Quoted passage >>
╭──

Most units like that have that same ring. Thats normal. I would worry more if the paint was burnt off the airjacket. Seen that alot. I wouldn't use a baro outside. I would worry that a baro would allow ice cold air into that flue, creating a buildup and a chimney fire. Wouldn't want that right beside the house. Does you cold air supply from the outside? It can get 80 in here, without overfiring our furnace. They can pump the heat, especially of you don't heat a lot of square feet.


----------



## southbound (Dec 5, 2008)

Thanks for the help!

I guess I need to clarify some stuff tho.

The unit is two years old. The rust came last winter soon after we got it. As for over firing I hope not. Most of the time I have two or three splits in it and it is enough to run us out. Last night the wind was really up and with just a slight bed of coal less then 2 inch's thick it was 85 or so inside the house.I put in the average load about 30 minutes  ago and just took 2 pic's..

with flash





and without





I do need some high temp paint.

The temp in here right now is 77 inside and 32 outside. For me that is just about right.

I do agree that the smoke at start up is from a cold chimney.

I did close the flap on the side of the draft motor when I replaced the stove pipe over the weekend. It is not a tight seal but it has helped a little ..

╰──

Requirement >> In the furnace thread, what indoor and outdoor temperatures does southbound give for the time of posting? The lines that follow have nothing to do with this.

Data shown >>
╭──

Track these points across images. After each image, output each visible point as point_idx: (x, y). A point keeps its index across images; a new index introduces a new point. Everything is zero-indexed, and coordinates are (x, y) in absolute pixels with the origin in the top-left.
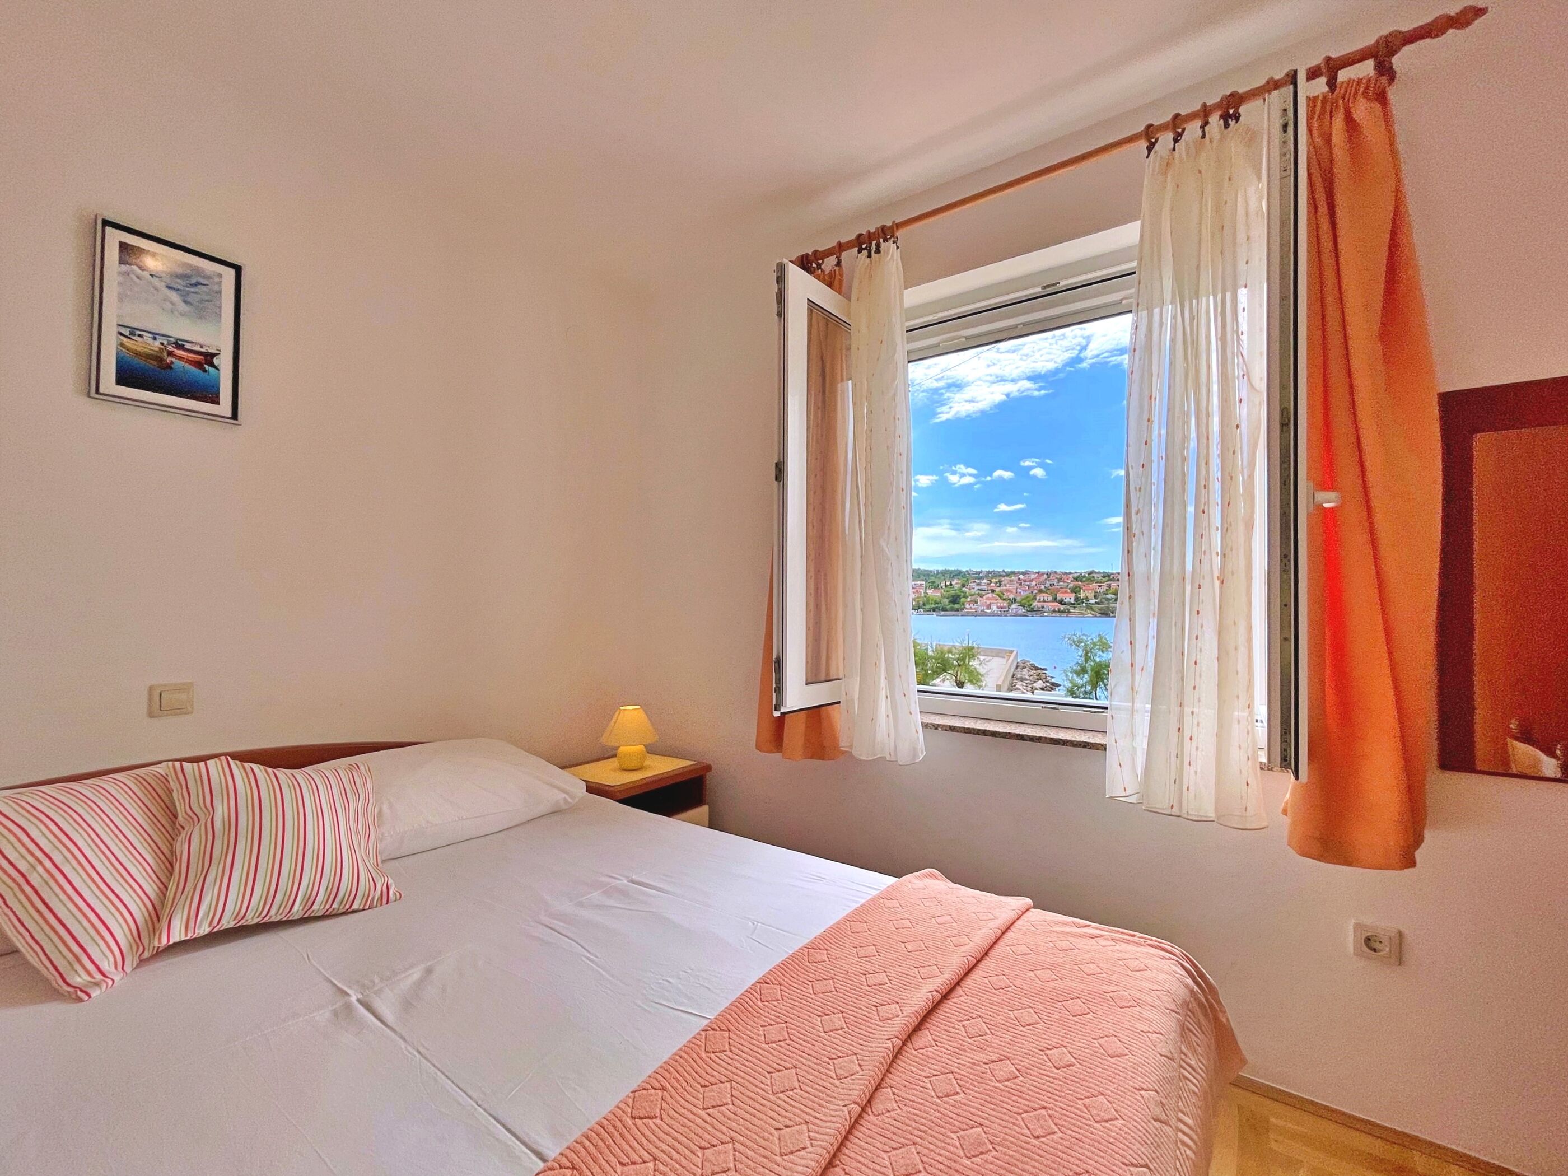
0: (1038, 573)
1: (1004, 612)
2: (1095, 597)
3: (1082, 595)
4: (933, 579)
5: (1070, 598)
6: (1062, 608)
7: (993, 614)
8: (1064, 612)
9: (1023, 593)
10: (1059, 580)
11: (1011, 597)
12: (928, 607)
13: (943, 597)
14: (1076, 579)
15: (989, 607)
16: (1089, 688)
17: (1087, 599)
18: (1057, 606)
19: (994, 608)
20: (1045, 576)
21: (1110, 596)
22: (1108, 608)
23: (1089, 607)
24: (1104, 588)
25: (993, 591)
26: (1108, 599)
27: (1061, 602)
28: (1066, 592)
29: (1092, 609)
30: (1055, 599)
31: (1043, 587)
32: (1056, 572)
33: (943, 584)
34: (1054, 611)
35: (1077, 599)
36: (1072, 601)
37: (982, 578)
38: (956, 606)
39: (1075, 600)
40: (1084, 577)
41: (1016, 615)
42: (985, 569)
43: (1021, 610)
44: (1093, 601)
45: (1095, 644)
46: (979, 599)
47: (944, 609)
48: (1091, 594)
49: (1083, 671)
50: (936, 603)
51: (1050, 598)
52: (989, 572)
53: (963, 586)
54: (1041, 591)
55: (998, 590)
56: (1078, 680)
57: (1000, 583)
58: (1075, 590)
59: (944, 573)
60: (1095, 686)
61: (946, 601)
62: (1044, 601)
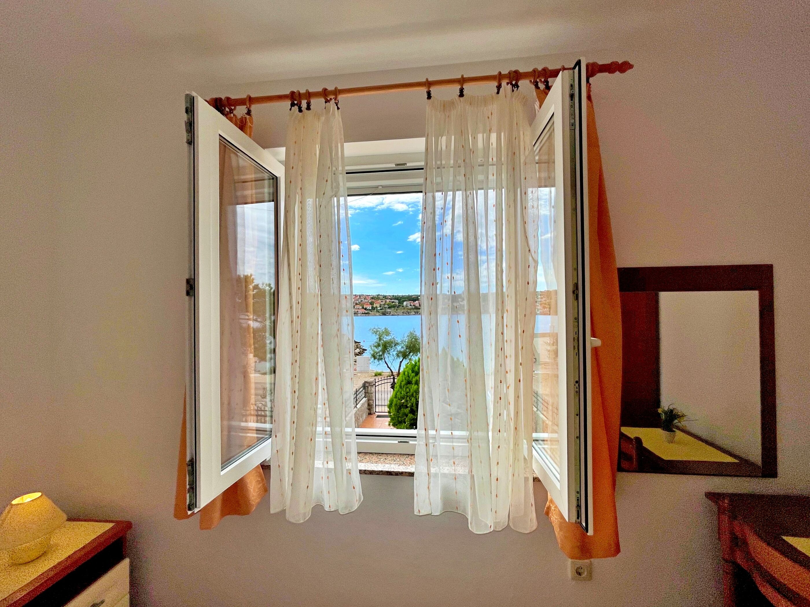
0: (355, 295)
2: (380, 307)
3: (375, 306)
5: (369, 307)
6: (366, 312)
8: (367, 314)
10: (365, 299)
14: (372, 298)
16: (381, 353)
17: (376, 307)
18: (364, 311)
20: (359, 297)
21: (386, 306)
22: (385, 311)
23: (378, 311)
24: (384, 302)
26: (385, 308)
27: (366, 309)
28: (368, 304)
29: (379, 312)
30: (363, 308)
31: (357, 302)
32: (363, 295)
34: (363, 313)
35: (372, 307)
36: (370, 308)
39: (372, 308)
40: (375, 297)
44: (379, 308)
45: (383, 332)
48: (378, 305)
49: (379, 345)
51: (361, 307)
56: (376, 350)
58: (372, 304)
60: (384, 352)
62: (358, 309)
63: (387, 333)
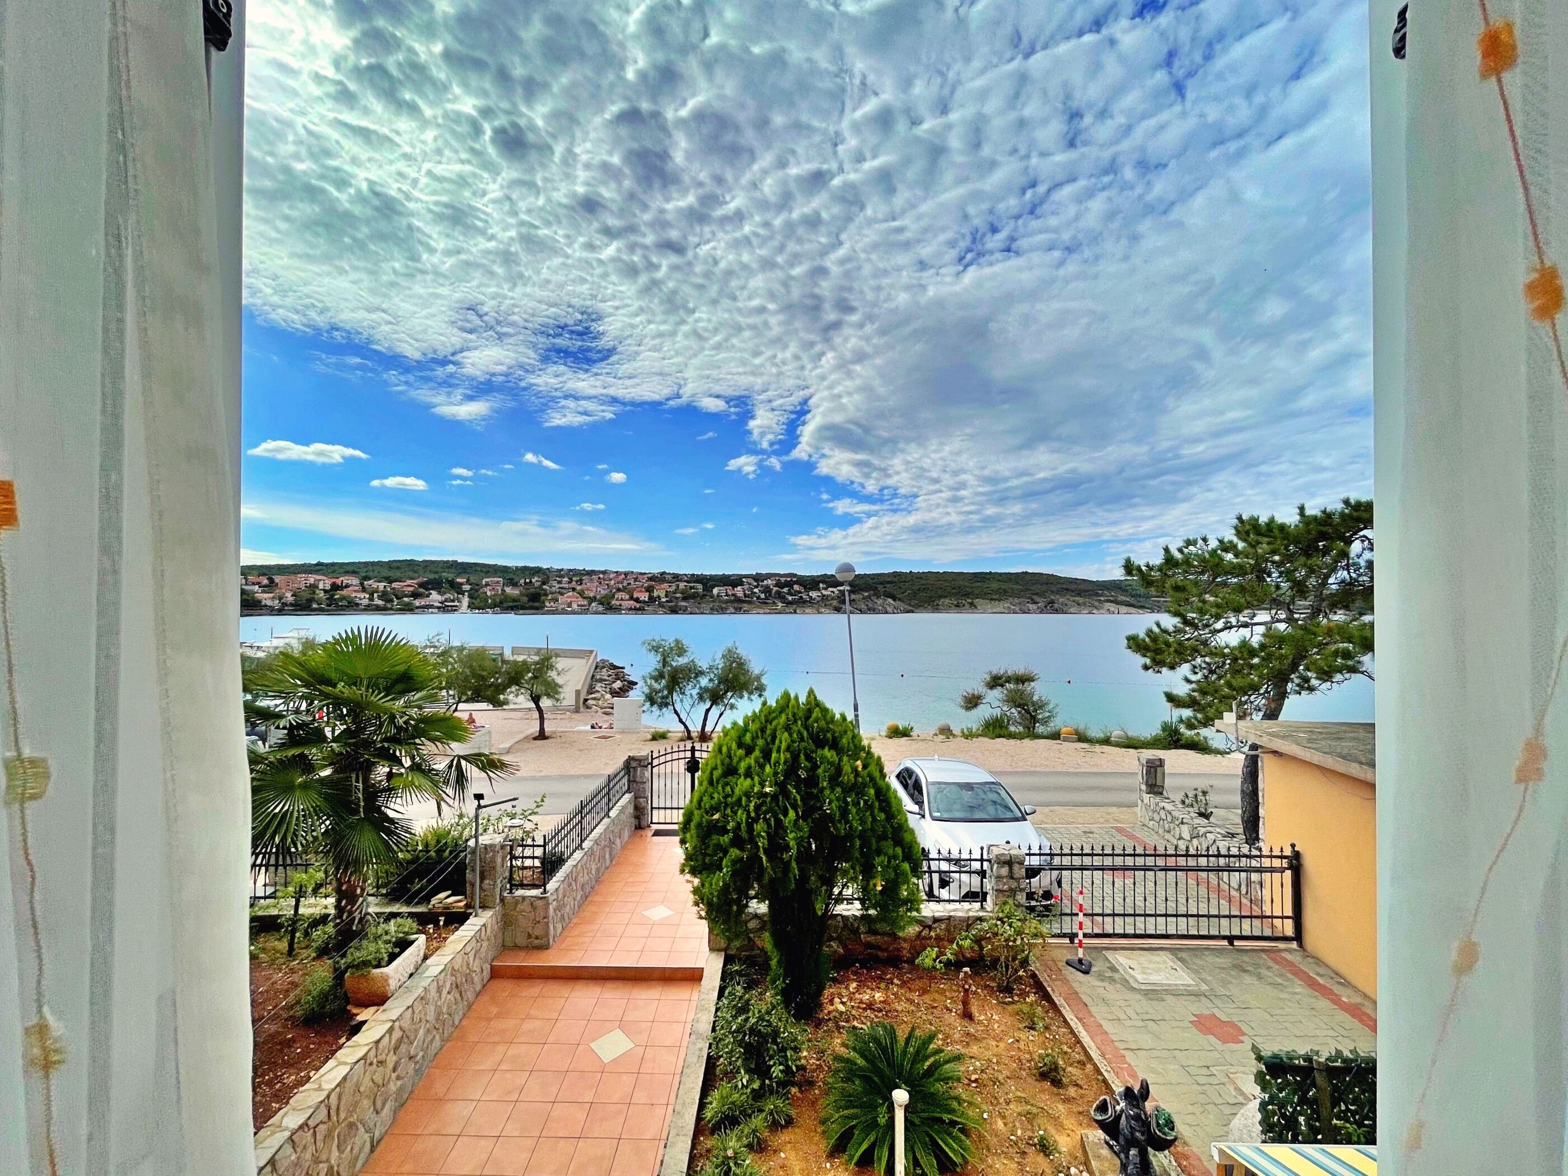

╰──

Your response >> 77 inside and 32 outside.